The Keys to a Thriving Relationship

With relationship stability being one of my favorite topics, and something I dealt with for what seemed to be far too long, I thought I should write about my experience, what I learned from it, and to show how others can strengthen and expand their own relationships with this knowledge.

During and after a particular break-up of mine, my ex had never shared what exactly it was that manifested the steady decline of his interest in our relationship. I never (even to this day) received closure, so I couldn’t help but think “maybe it was my aggressive personality,” or “maybe it was my lack of desire to keep up on my appearances.” I could only help but blame the latter, knowing subconsciously that it wasn’t the truth. If it was, I guess I missed the big, yellow sign before me which read “BEWARE: SHALLOW WATER.”

Over time, the truth arrives. Whether it be an epiphany or external perspectives, the dots begin to connect. For my own sake, and the readers, I will share what I learned was actually to blame for my failed relationship.

(I use the term “failed” very, very loosely, and only to express the ending of the relationship- it was not a failed experience.)

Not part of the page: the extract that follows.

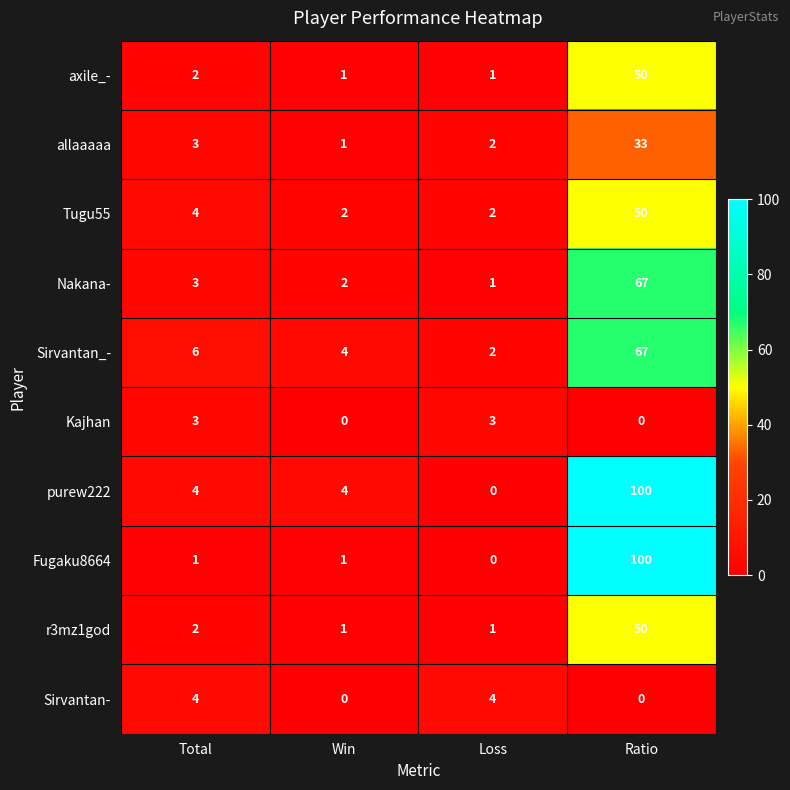

What is the greatest value displayed?

100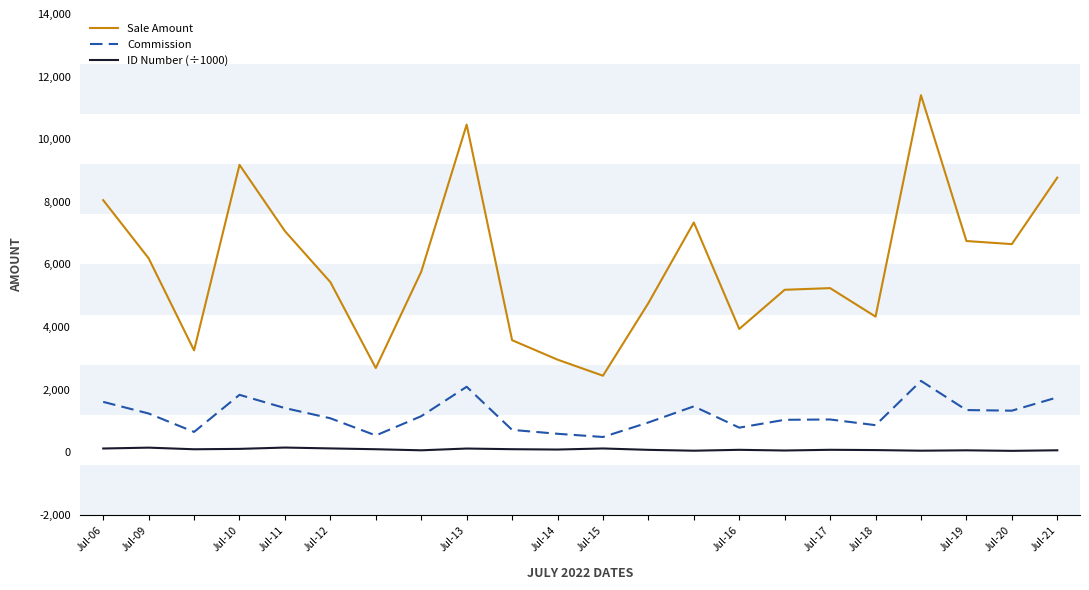

True or false: Sale Amount and Commission intersect in this chart.

False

Inevitable Growth. In my perspective, things came to an end when we began to grow apart, as opposed to growing together, in harmony. This is not to say “we must do the same things, share the same exact passions, and do the same work.” Harmony in growth, for me, is having a mutual understanding of the goals of one another, what we both intend to learn, and the path we decide to take. Without having this harmony, it can create a lot of confusion and failed communication.

Maturity levels, in correlation with age. When my relationship began, I had only known “love” in a toxic manner. I had been in three or four “longer” relationships (spanning between 6 months & 2 years) throughout high school, but rarely ever did they end the way a relationships should. This meant that I hadn’t learned enough to create or find balance between my significant other and myself. The relationship paradigms I knew and exercised were extremely condescending and selfish, which is all too common in adolescent relationships.

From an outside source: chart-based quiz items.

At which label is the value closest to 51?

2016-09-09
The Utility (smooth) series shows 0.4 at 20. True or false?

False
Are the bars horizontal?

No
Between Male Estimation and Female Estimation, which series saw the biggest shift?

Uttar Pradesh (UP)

Lack of self-understanding & self-love. It is insane to look back on who I was only 3 short years ago. Egotistical, aggressive, ignorant to the bigger picture, and very, very confused. After my relationship ended, I decided to redirect the energy I was contributing to my relationship into studies of anything ethereal or artistic. I began painting, studying reiki, psychology, and philosophy, and devoting myself to figuring out what I enjoyed.

People often wonder why their relationships or marriages came to an end. This is usually a result of missed warning signs, miscommunication, and dishonesty. What’s even worse is having lack of closure, which can leave us feeling crazy, and it only creates more insecurities. (For me, it was thinking I wasn’t beautiful enough, which is quite naïve to assume. Unless the man or woman you were with is as shallow as a kiddie pool, never assume it is solely due to your appearances.)

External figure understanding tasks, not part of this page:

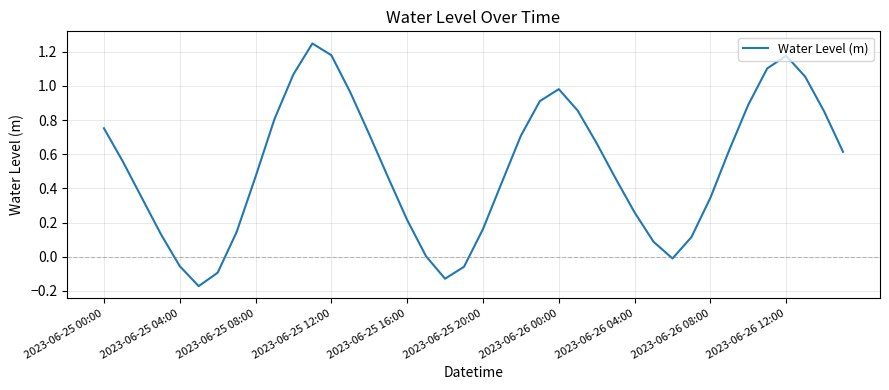

What is the difference between the maximum and minimum values?

1.4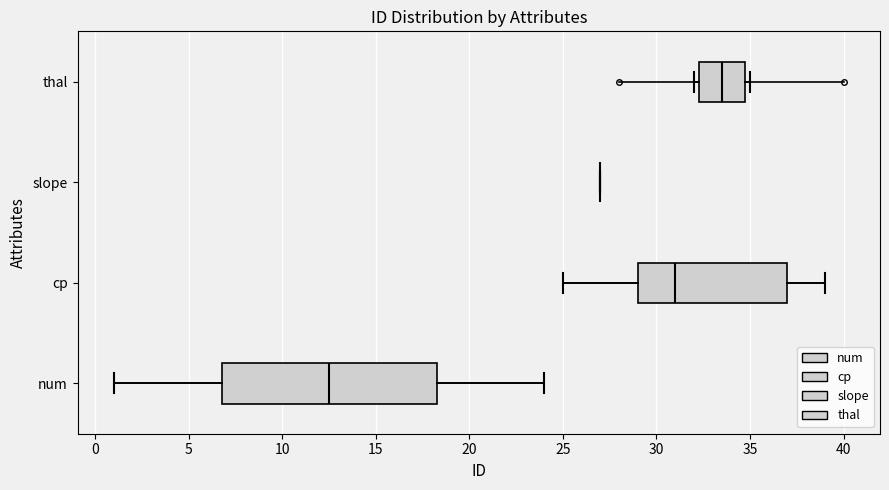

Reading bottom to top, transcribe this box plot: for each box, give where its median line is, the range the box spans, and where its two whiskers end, as read against the x-axis. The values are not printed on the chart, so give them approximately, as read against the axis.

num: median 12.5, box 7.0 to 18.5, whiskers 1.0 to 24.0
cp: median 31.0, box 29.0 to 37.0, whiskers 25.0 to 39.0
slope: box collapsed to a line at 27.0, whiskers 27.0 to 27.0
thal: median 33.5, box 32.5 to 35.0, whiskers 32.0 to 35.0 (just right of the box's right edge)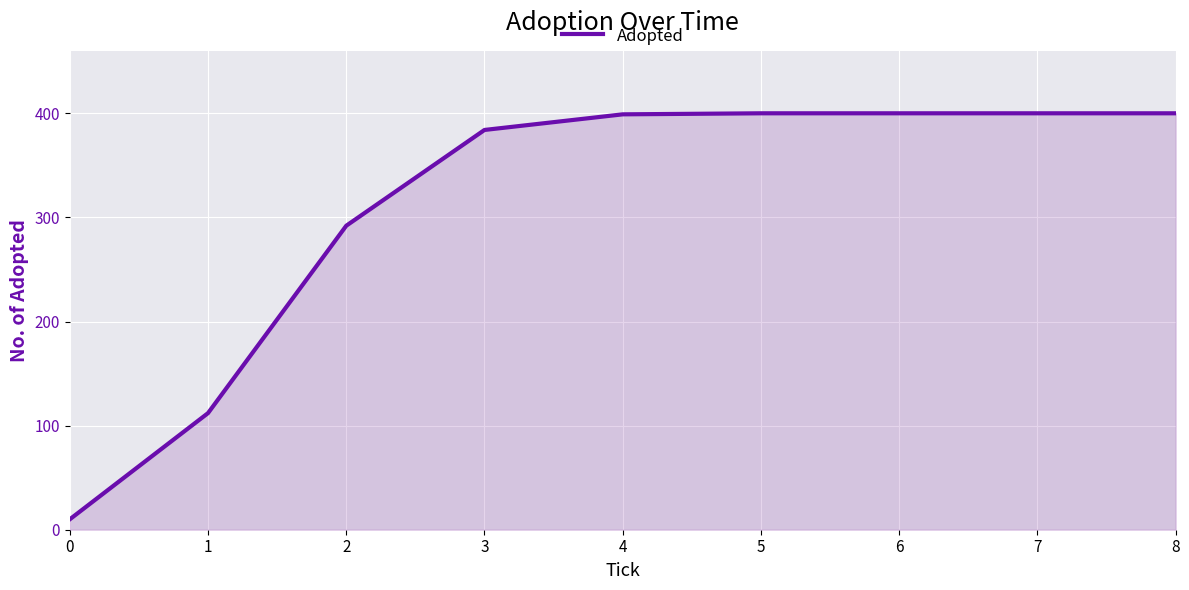

What is the sum of the values at 3 and 8?

784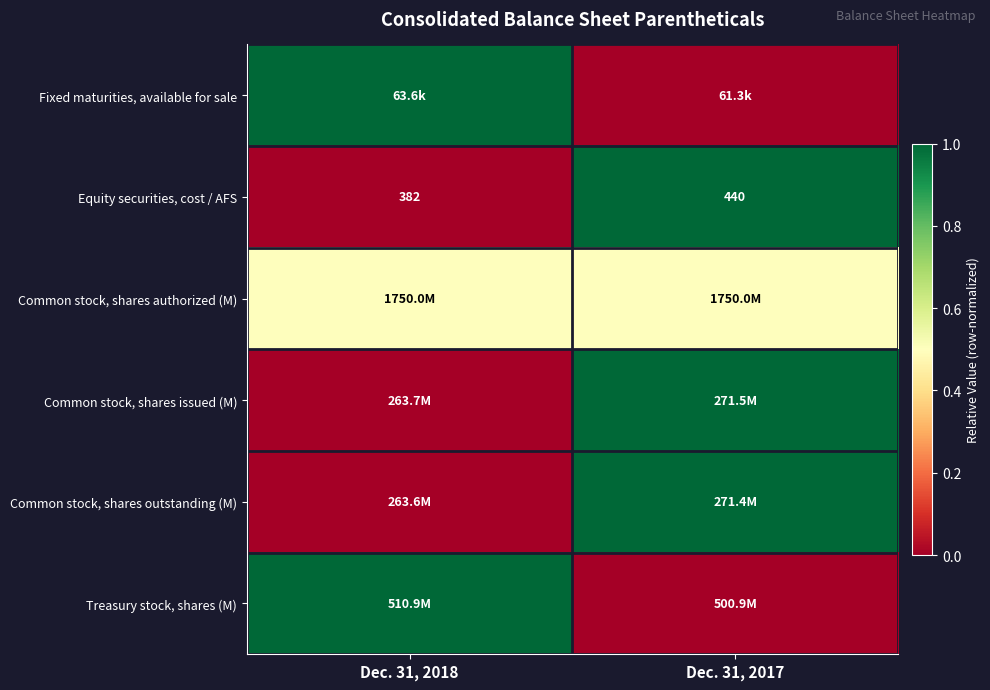

Reading left to right, list all the values displayed in this chart.

row_0: Dec. 31, 2018=1.0	Dec. 31, 2017=0.0
row_1: Dec. 31, 2018=0.0	Dec. 31, 2017=1.0
row_2: Dec. 31, 2018=0.5	Dec. 31, 2017=0.5
row_3: Dec. 31, 2018=0.0	Dec. 31, 2017=1.0
row_4: Dec. 31, 2018=0.0	Dec. 31, 2017=1.0
row_5: Dec. 31, 2018=1.0	Dec. 31, 2017=0.0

If you want to know why your relationship ended, with the intention to learn from it, you’ll want to take a step back and analyze your behavior (as well as your ex-significant others.) Ask yourself these few questions, and you’ll start to connect the dots.

1) The last time you were in an argument, did you acknowledge your significant others position?

2) What do your arguments usually consist of? Find the pattern. Both will need to make compromises to find resolution in whatever the issue may be.

3) Have you been listening?

4) Have you both laid out clear-cut boundaries? This is vital in having a mutual understanding of the “do’s” and “do not’s” in your relationship.

5) Are you reacting on emotion? (Often for this, you will need to analyze the emotions you’re experiencing and come back with a full understanding of your own perspective, as well as the others.) Reacting on emotion can cause an escalated argument, which results in more hurt and confusion.

It is absolutely agonizing to admit that it took me well over a year to finally forgive myself and the man I constantly blamed for “breaking my heart.” I believe this is only true because of how much was to be learned from the heart-wrenching, yet beautifully evolved experience. I found missing pieces to myself, put them back together, and expanded on every beautiful aspect of who I am.
I can, very honestly, say that I am proud of who I am today, and I can only say THANK YOU to the universe for guiding me through it and thank you to the individual who, originally I would blame for destroying me, but actually opened the door for me to discover a greater version of myself.